Troqué des lutins par des monstres, des poupons par des poupées vaudou, des peluches par des cadavres de tortue, des distributeurs de bonbon par des têtes décapitées. Ce Noël s'annonçait merveilleusement grotesque !

 


santa

 


J'enchaine alors avec une autre composition beaucoup plus mélancolique, celle de Sally :


« Il y a une ombre dans le vent...

Je crois qu’une tragédie m’attend... Comment lui avouer comme je l’aime ?

Sans lui faire part de mes problèmes ? Le pire est encore à venir...

Sait-il que pour lui je donnerais ma vie ? Je rêve souvent qu’il m’aime éperdument... Autour de moi, tout le monde l’acclame Mais je brûle d’une toute autre flamme Parfois, la vie me semble un drame Saura-t-il un jour m’offrir son amour ? Saurai-je lui plaire ... »

 

 

Sally 

 

Des mots sur les maux de cette femme amoureuse à celui qui ne la voit pas, Jack étant trop pris par son obsession pour la fête du soi-disant partage.

 

Je fus interrompu dans ma lecture par un chat d'égout qui venait d'Halloween-Town.

 

Je m'empressa alors de le questionner sur ce soit disant cauchemar.

Il me raconta, que tout était parti d'une bonne attention, que ce pauvre Jack, maitre de cérémonie à chaque Halloween, voulait faire vivre à ses amis une expérience unique et différente.
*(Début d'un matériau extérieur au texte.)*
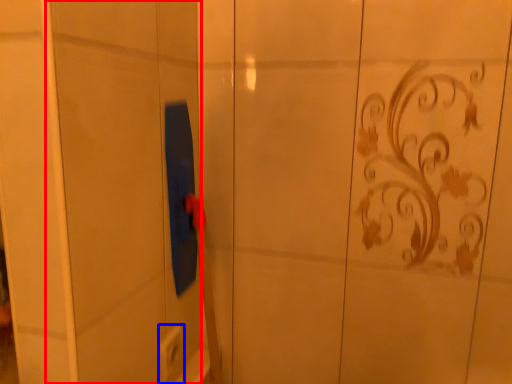
Question: Which of the following is the farthest to the observer, screen door (highlighted by a red box) or electric outlet (highlighted by a blue box)?

Choices:
 (A) screen door
 (B) electric outlet

Answer: (B)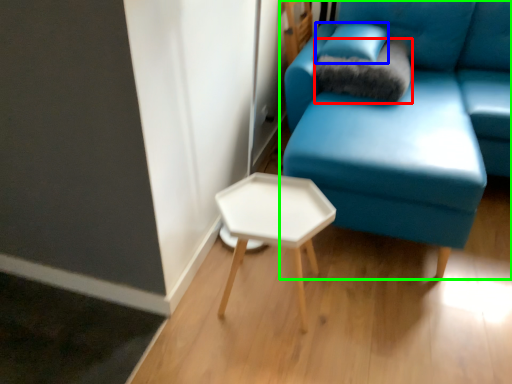
Question: Which is farther away from pillow (highlighted by a red box)? pillow (highlighted by a blue box) or studio couch (highlighted by a green box)?

Choices:
 (A) pillow
 (B) studio couch

Answer: (B)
L'inconnue de prime d'abord étant une peur commune, l'erreur s'établit sur le fait de transgresser les règles qui sont appliquées depuis des siècles sur la célébration de noël.

Chaque chose doit être rangée dans une chaque case et que la différence, sous n'importe quelle forme qu'elle soit, se tient sous un couperet.

 

C'est alors qu'une question me vint : pour quelle raison est-ce un cauchemar ?

 

La réponse se fait au lieu de la naissance de cette folie créative, à Halloween Town. Chez les monstres, vampires ou autres loups-garous. Espèces pas réellement appréciées à cette époque de l'année, qui sont signe de tristesse, de cruauté ou de violence.

Leur place est donc plus appropriée dans un cauchemar !

 

Même si, ces personnages sont inoffensifs face aux monstres qui nous entourent ? Psychopathe et tueur en série ?

Qui eux ne sont pas sortis d'un conte ou autre folklore...

 

Pour clôturer notre conversation, ce chat me donna un manuscrit et en un clin d'oeil disparu.

 

Je fis chemin retour, gagnant le cocon familial, tout en lisant ce que m'avait donné ce chat:

 

« Nous ne sommes qu'un pur produit de l'imagination, issu d'un poème, nous sommes à la fois un rêve pour certains et un cauchemar pour d'autres.

Joyeux Noël »

  

Merci Tim Burton de me faire rêver depuis mon enfance.

 


The-Nightmare-Before-Christmas


« L'étrange Noël de Monsieur Jack », disponible en DVD et Blu-Ray

 

Jérémie McFadden

 

 

Les paroles sont tiré du film, écrite par Danny Elfman.